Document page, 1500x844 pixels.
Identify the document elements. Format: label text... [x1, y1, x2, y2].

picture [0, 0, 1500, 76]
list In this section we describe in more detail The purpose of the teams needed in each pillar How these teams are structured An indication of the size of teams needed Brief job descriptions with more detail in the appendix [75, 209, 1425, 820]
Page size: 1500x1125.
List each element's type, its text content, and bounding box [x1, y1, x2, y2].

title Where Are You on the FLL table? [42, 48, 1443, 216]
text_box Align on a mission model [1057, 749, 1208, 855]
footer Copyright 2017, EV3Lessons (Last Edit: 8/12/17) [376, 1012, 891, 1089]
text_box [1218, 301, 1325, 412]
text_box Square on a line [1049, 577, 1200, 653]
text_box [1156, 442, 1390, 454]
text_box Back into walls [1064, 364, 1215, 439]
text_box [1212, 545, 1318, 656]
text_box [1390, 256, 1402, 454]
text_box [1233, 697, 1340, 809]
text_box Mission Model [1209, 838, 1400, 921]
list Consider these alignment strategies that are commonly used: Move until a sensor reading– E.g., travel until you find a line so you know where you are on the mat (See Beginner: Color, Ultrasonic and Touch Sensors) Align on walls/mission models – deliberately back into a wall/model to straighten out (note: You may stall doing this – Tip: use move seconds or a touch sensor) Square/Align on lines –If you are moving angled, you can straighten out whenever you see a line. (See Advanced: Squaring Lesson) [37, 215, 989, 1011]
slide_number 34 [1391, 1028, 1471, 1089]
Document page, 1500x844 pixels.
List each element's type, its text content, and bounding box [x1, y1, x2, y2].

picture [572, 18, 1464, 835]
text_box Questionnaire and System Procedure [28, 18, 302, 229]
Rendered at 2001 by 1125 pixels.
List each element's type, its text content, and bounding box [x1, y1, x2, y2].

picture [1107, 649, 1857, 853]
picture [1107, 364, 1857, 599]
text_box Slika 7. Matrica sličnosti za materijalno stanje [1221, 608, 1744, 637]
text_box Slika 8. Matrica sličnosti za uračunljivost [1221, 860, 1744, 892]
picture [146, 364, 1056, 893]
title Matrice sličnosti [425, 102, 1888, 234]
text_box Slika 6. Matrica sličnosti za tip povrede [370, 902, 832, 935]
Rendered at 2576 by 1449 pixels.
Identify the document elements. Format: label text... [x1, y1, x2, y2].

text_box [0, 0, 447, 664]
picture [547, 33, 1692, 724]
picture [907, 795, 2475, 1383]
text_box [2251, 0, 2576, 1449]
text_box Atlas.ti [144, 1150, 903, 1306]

--

#### WORK INSTRUCTION:
Each line from the one containing "Rendered at 2001 by 1125 pixels." down to the final line of the listing must appear in the answer exactly as written, and no other line may.

#### WRITTEN SOLUTION:
Rendered at 2001 by 1125 pixels.
List each element's type, its text content, and bounding box [x1, y1, x2, y2].

picture [1107, 649, 1857, 853]
picture [1107, 364, 1857, 599]
text_box Slika 7. Matrica sličnosti za materijalno stanje [1221, 608, 1744, 637]
text_box Slika 8. Matrica sličnosti za uračunljivost [1221, 860, 1744, 892]
picture [146, 364, 1056, 893]
title Matrice sličnosti [425, 102, 1888, 234]
text_box Slika 6. Matrica sličnosti za tip povrede [370, 902, 832, 935]
Rendered at 2576 by 1449 pixels.
Identify the document elements. Format: label text... [x1, y1, x2, y2].

text_box [0, 0, 447, 664]
picture [547, 33, 1692, 724]
picture [907, 795, 2475, 1383]
text_box [2251, 0, 2576, 1449]
text_box Atlas.ti [144, 1150, 903, 1306]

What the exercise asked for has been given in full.